Правда, в галерее сатирических портретов Рессона есть и такие персонажи, которые практикуют архаические формы зарабатывания литературой. Их Рессон описывает без всякого сочувствия. Например, главу «Лауреат» он начинает с признания, что «хотя в девятнадцатом веке почти все литераторы имеют дело только с книгопродавцем и публикой, находятся еще и сейчас такие, которые, не надеясь разбогатеть на продаже своих творений, предпочитают, как в добрые старые времена абсолютной монархии, основывать свое благосостояние на дарах государей и подарках вельмож» [Ibid.: 56]52. А для этого недостаточно просто кропать скверные вирши, необходимо вращаться в нужных кругах и скрывать там свои истинные убеждения. Эту ситуацию Рессон демонстрирует на примере персонажа по имени Сент-Джеймс. В дружеских беседах этот автор демонстрирует знание Шиллера, Шекспира и Гёте (все трое – кумиры романтиков), а своих покровителей академиков именует исключительно «эти старые болваны», но на публике не появляется без Буало под мышкой и Лагарпа в кармане (эти двое – законодатели-классики). Так же действуют Писатель-монархист и Писатель-либерал; разница лишь в том, что один пресмыкается перед покровителями-монархистами, а другой ищет покровительства либералов. Причем оба одинаково беспринципны и остаются в том или ином лагере по чистой случайности, только из карьеризма. Так, молодой человек, в прошлом исповедовавший либеральные убеждения, но понявший, что они на плохом счету у властей, и потому записавшийся в богомольное Общество душеполезной словесности, в ответ на недоуменные расспросы старого приятеля признается: «Лишь только я получу возможность делать карьеру, объявив себя либералом, я немедленно расстанусь с этими людьми [членами Общества]; им будет стыдно оттого, что они так легко обманулись на мой счет» [Raisson 1829: 120].
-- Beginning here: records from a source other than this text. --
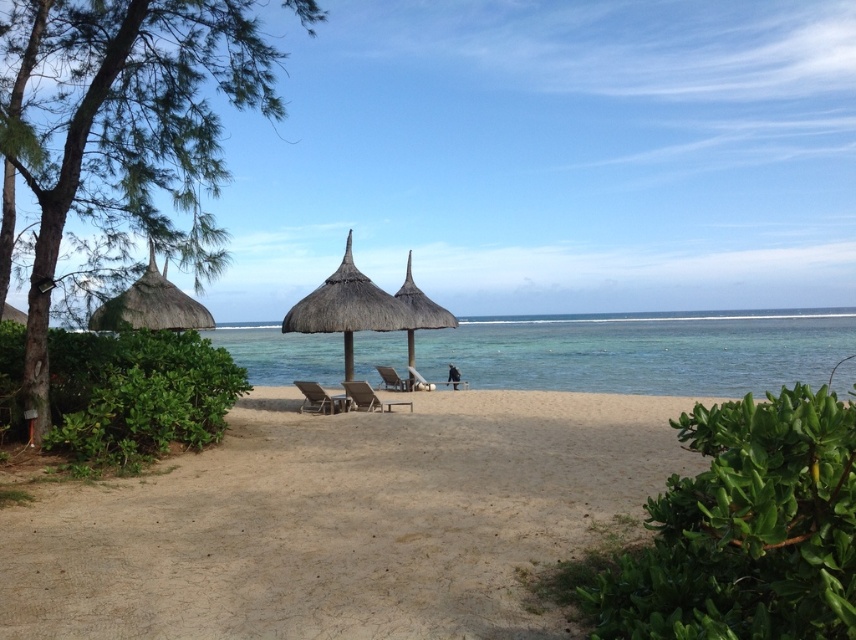
Image resolution: width=856 pixels, height=640 pixels. What do you see at coordinates (319, 397) in the screenshot?
I see `dark brown textured beach chair at center` at bounding box center [319, 397].

Which is behind, point (308, 394) or point (399, 381)?

Positioned behind is point (399, 381).

Is point (317, 384) closer to camera compared to point (379, 371)?

Yes, it is.

What are the coordinates of `dark brown textured beach chair at center` in the screenshot? It's located at (319, 397).

Does point (339, 348) lie behind point (321, 404)?

Yes, point (339, 348) is behind point (321, 404).

The image size is (856, 640). Find the location of `clear blue water at center`. clear blue water at center is located at coordinates (x=642, y=353).

Between point (443, 365) and point (324, 396), which one is positioned in front?

Positioned in front is point (324, 396).

This screenshot has width=856, height=640. I want to click on clear blue water at center, so click(642, 353).

Is point (313, 298) farther from viewer compared to point (421, 326)?

No, it is not.

Which is in front, point (366, 307) or point (401, 288)?

Point (366, 307) is more forward.

Where is `thatched straw umbrella at center`? thatched straw umbrella at center is located at coordinates (348, 307).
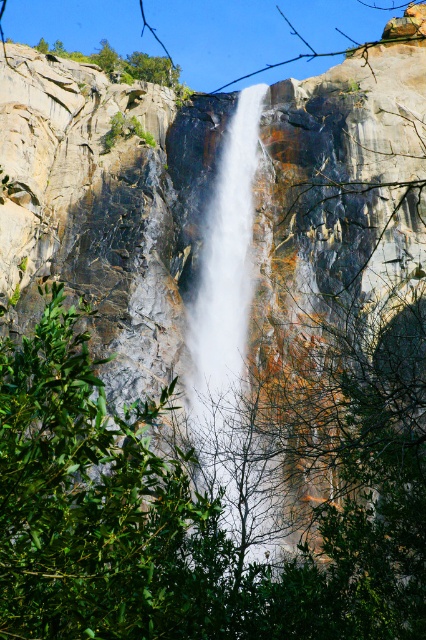
Question: Is green leafy tree at lower left wider than white smooth waterfall at center?

Choices:
 (A) yes
 (B) no

Answer: (A)

Question: Which point is closer to the camera?

Choices:
 (A) (236, 252)
 (B) (39, 340)

Answer: (B)

Question: Is green leafy tree at lower left bigger than white smooth waterfall at center?

Choices:
 (A) no
 (B) yes

Answer: (A)

Question: Does green leafy tree at lower left have a lesser width compared to white smooth waterfall at center?

Choices:
 (A) yes
 (B) no

Answer: (B)

Question: Which point is farther to the camera?

Choices:
 (A) green leafy tree at lower left
 (B) white smooth waterfall at center

Answer: (B)

Question: Among these objects, which one is nearest to the camera?

Choices:
 (A) white smooth waterfall at center
 (B) green leafy tree at lower left

Answer: (B)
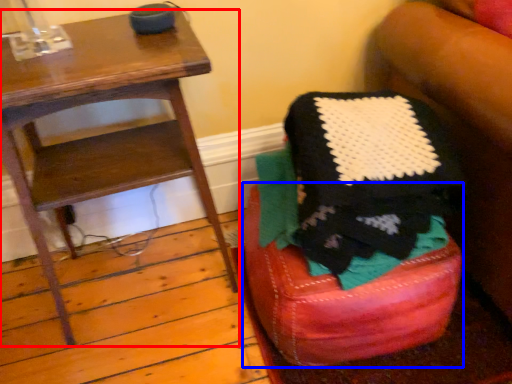
Question: Among these objects, which one is nearest to the camera, furniture (highlighted by a red box) or bar stool (highlighted by a blue box)?

Choices:
 (A) furniture
 (B) bar stool

Answer: (A)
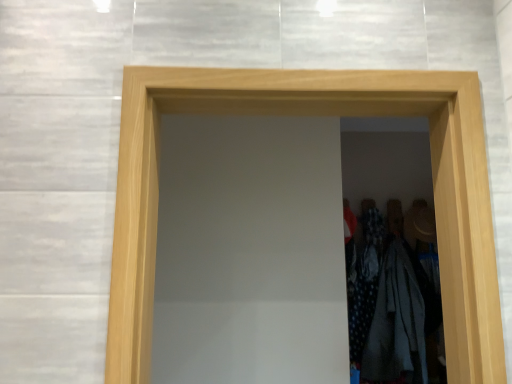
The image size is (512, 384). What do you see at coordinates (389, 303) in the screenshot?
I see `white cotton shirt at right` at bounding box center [389, 303].

Where is `polka dot fabric dress at right`? The height and width of the screenshot is (384, 512). polka dot fabric dress at right is located at coordinates (364, 279).

Where is `natural wood door at center`? The image size is (512, 384). natural wood door at center is located at coordinates (313, 115).

You are a GUI agent. You are given a task and a screenshot of the screen. Output one action in this format:
    pyautogui.click(x=<x>, y=<y>)
    Task: Click on the white cotton shirt at right
    The height and width of the screenshot is (384, 512).
    Given the screenshot: What is the action you would take?
    coord(389,303)

Considering the positions of objects polka dot fabric dress at right and natural wood door at center in the image provided, who is behind, polka dot fabric dress at right or natural wood door at center?

polka dot fabric dress at right is further from the camera.

Is the surface of polka dot fabric dress at right in direct contact with natural wood door at center?

They are not placed beside each other.

Visually, is polka dot fabric dress at right positioned to the left or to the right of natural wood door at center?

polka dot fabric dress at right is to the right of natural wood door at center.

In the scene shown: Is white cotton shirt at right in front of natural wood door at center?

No, it is not.

From a real-world perspective, which is physically below, white cotton shirt at right or natural wood door at center?

white cotton shirt at right, from a real-world perspective.

Is white cotton shirt at right not inside natural wood door at center?

Yes, white cotton shirt at right is outside of natural wood door at center.

Is point (394, 313) closer to camera compared to point (155, 199)?

No, (394, 313) is further to viewer.

From the image's perspective, is white cotton shirt at right below polka dot fabric dress at right?

Correct, white cotton shirt at right appears lower than polka dot fabric dress at right in the image.

Is white cotton shirt at right wider or thinner than polka dot fabric dress at right?

Considering their sizes, white cotton shirt at right looks broader than polka dot fabric dress at right.

Is white cotton shirt at right looking in the opposite direction of polka dot fabric dress at right?

No, white cotton shirt at right is not facing away from polka dot fabric dress at right.

From a real-world perspective, is natural wood door at center positioned under polka dot fabric dress at right based on gravity?

No.

From the image's perspective, which is above, natural wood door at center or polka dot fabric dress at right?

natural wood door at center appears higher in the image.

Find the location of a particular element. door to the left of polka dot fabric dress at right is located at coordinates (313, 115).

Who is taller, natural wood door at center or polka dot fabric dress at right?

With more height is polka dot fabric dress at right.

From the picture: Which of these two, natural wood door at center or white cotton shirt at right, is smaller?

With smaller size is white cotton shirt at right.

From the image's perspective, which one is positioned lower, natural wood door at center or white cotton shirt at right?

From the image's view, white cotton shirt at right is below.

Which is in front, point (300, 114) or point (365, 242)?

Point (300, 114)

How different are the orientations of natural wood door at center and white cotton shirt at right in degrees?

There is a 3.47-degree angle between the facing directions of natural wood door at center and white cotton shirt at right.

Is polka dot fabric dress at right positioned far away from white cotton shirt at right?

polka dot fabric dress at right is near white cotton shirt at right, not far away.

From the image's perspective, is polka dot fabric dress at right positioned above or below white cotton shirt at right?

From the image's perspective, polka dot fabric dress at right appears above white cotton shirt at right.

Considering the sizes of objects polka dot fabric dress at right and white cotton shirt at right in the image provided, who is shorter, polka dot fabric dress at right or white cotton shirt at right?

polka dot fabric dress at right is shorter.

Is point (367, 314) closer or farther from the camera than point (401, 326)?

Clearly, point (367, 314) is more distant from the camera than point (401, 326).

The height and width of the screenshot is (384, 512). I want to click on door lying above the polka dot fabric dress at right (from the image's perspective), so click(313, 115).

There is a white cotton shirt at right. Where is `door above it (from a real-world perspective)`? The image size is (512, 384). door above it (from a real-world perspective) is located at coordinates click(313, 115).

Based on their spatial positions, is polka dot fabric dress at right or natural wood door at center closer to white cotton shirt at right?

Among the two, polka dot fabric dress at right is located nearer to white cotton shirt at right.

Looking at the image, which one is located further to polka dot fabric dress at right, natural wood door at center or white cotton shirt at right?

Among the two, natural wood door at center is located further to polka dot fabric dress at right.

Considering their positions, is natural wood door at center positioned closer to white cotton shirt at right than polka dot fabric dress at right?

polka dot fabric dress at right lies closer to white cotton shirt at right than the other object.

Which object lies nearer to the anchor point polka dot fabric dress at right, white cotton shirt at right or natural wood door at center?

Based on the image, white cotton shirt at right appears to be nearer to polka dot fabric dress at right.

From the image, which object appears to be nearer to natural wood door at center, white cotton shirt at right or polka dot fabric dress at right?

white cotton shirt at right lies closer to natural wood door at center than the other object.

Looking at the image, which one is located further to natural wood door at center, polka dot fabric dress at right or white cotton shirt at right?

Among the two, polka dot fabric dress at right is located further to natural wood door at center.

Locate an element on the screen. This screenshot has width=512, height=384. laundry between natural wood door at center and polka dot fabric dress at right along the z-axis is located at coordinates (389, 303).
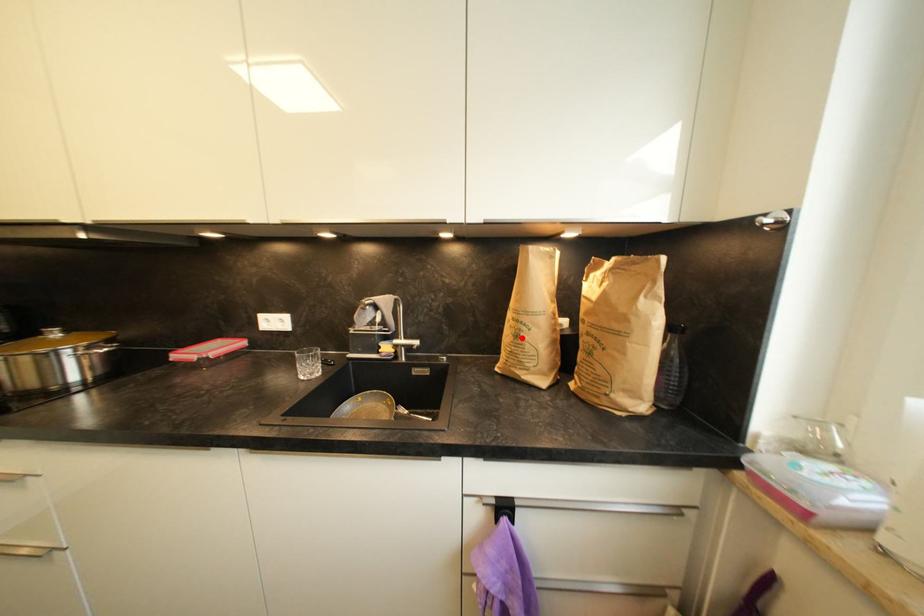
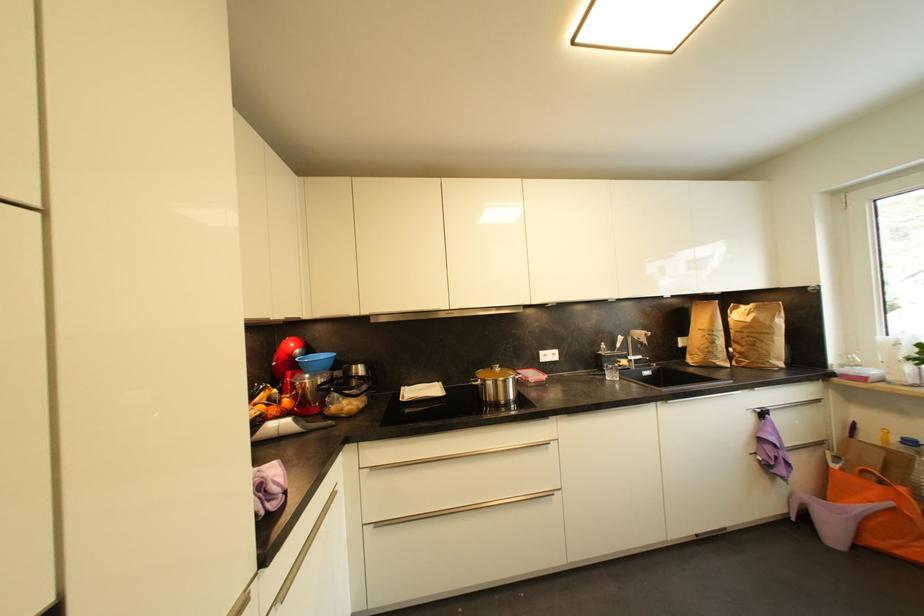
The point at the highlighted location is marked in the first image. Where is the corresponding point in the second image?

(718, 345)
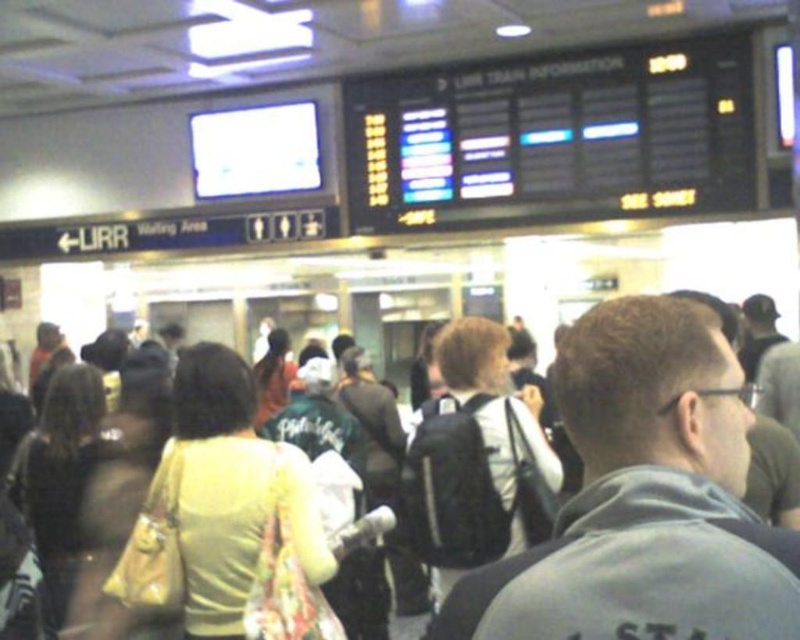
You are a traveler looking for your luggage. You see a black backpack at center and a light beige fabric purse at left. Which item is positioned higher relative to the other?

The black backpack at center is located above the light beige fabric purse at left, so it is positioned higher.

Consider the image. You are a traveler standing in the train station and you see the gray fabric backpack at center and the light beige fabric purse at left. Which item is nearer to you?

The gray fabric backpack at center is closer to the viewer than the light beige fabric purse at left.

You are a traveler at the train station and you have a light yellow fabric purse at center and a black backpack at center. You want to place both items on the platform bench next to you. If the bench is only 1 meter wide, will both items fit side by side?

The light yellow fabric purse at center is wider than the black backpack at center. Since the bench is only 1 meter wide, and the purse alone is wider than the backpack, it depends on the combined width of both items. However, without knowing the exact width of each, we cannot determine if they will fit.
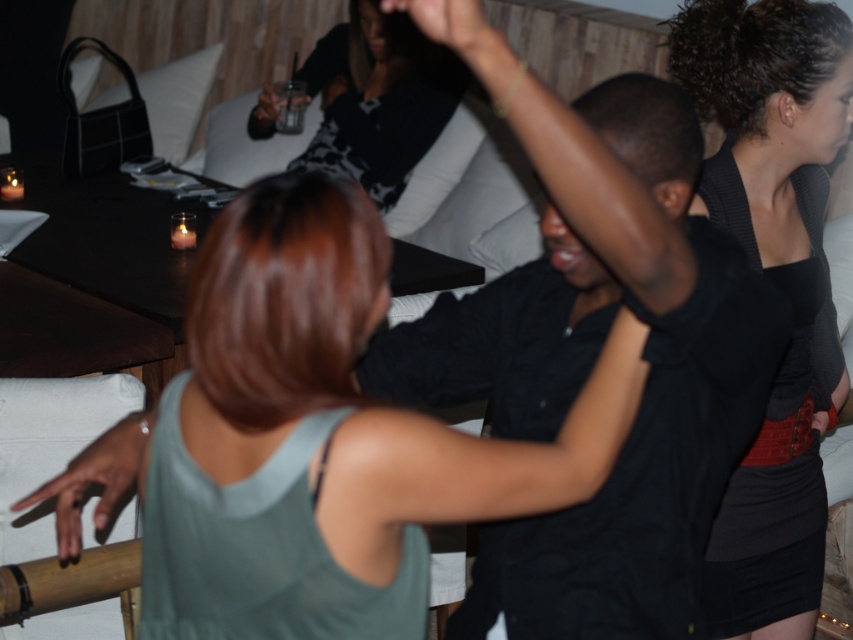
Question: Does black knit dress at upper right have a smaller size compared to black matte dress at upper right?

Choices:
 (A) no
 (B) yes

Answer: (A)

Question: Does black knit dress at upper right have a larger size compared to black jersey top at upper center?

Choices:
 (A) yes
 (B) no

Answer: (B)

Question: Which of these objects is positioned farthest from the clear plastic cup at upper center?

Choices:
 (A) dark skin hand at lower left
 (B) black matte dress at upper right
 (C) black jersey top at upper center
 (D) matte black phone at upper center

Answer: (D)

Question: Which object is farther from the camera taking this photo?

Choices:
 (A) black matte dress at upper right
 (B) matte black phone at upper center
 (C) black knit dress at upper right
 (D) dark skin hand at lower left

Answer: (A)

Question: Does matte black phone at upper center have a greater width compared to clear plastic cup at upper center?

Choices:
 (A) yes
 (B) no

Answer: (B)

Question: Among these objects, which one is nearest to the camera?

Choices:
 (A) clear plastic cup at upper center
 (B) black knit dress at upper right
 (C) black jersey top at upper center

Answer: (B)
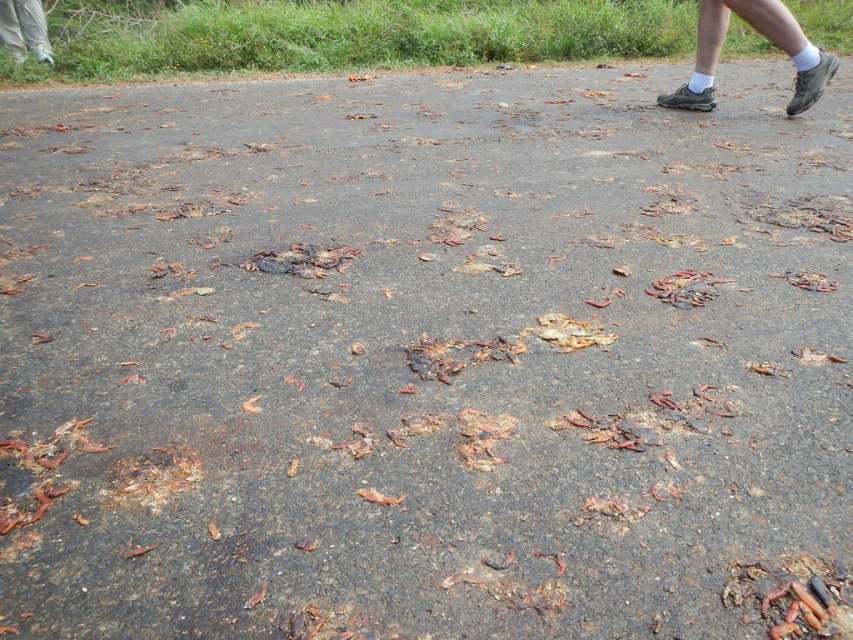
You are a pedestrian standing on the paved surface covered with organic debris. You notice gray suede shoes at upper right and white striped pants at upper left. Which object is positioned to the right side of the other?

The gray suede shoes at upper right is positioned to the right of white striped pants at upper left.

You are a pedestrian standing on the brown asphalt road at upper center and want to reach the gray suede shoes at upper right. Which direction should you walk to get closer to the shoes?

You should walk downward because the gray suede shoes at upper right are located below the brown asphalt road at upper center.

You are a pedestrian walking on the paved surface covered with organic debris. You notice the gray suede shoes at upper right and the white striped pants at upper left. Which object is bigger in size?

The gray suede shoes at upper right is larger in size compared to the white striped pants at upper left according to the description.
Однако главная тема книги – не старые, а новые формы литературной деятельности. Рессон ведет разговор о «торговой литературе»; он ставит перед собой цель рассмотреть литературную деятельность «как ремесло, а не как искусство, как средство преуспеть, а не как средство прославиться» [Ibid.: 17]:
Мы рассмотрим поочередно различные виды прибыльных литературных занятий; мы исследуем предоставляемые ими возможности добиться успеха и способы их усовершенствования; в особенности же большую услугу мы располагаем оказать сословию столь же почтенному, сколь и многочисленному, вот каким образом – мы подсчитаем выручку и укажем, как ее увеличить [Ibid.: 17–18].
51
Имеется в виду книга Франсуа Ноэля «Gradus ad Parnassum» («Ступень на Парнас», 1810) – неоднократно переиздававшееся руководство по стихосложению и латинско-французский поэтический словарь.
52
О поэзии, прославляющей монархию и монарха в эпоху Реставрации, см.: [Legoy 2010].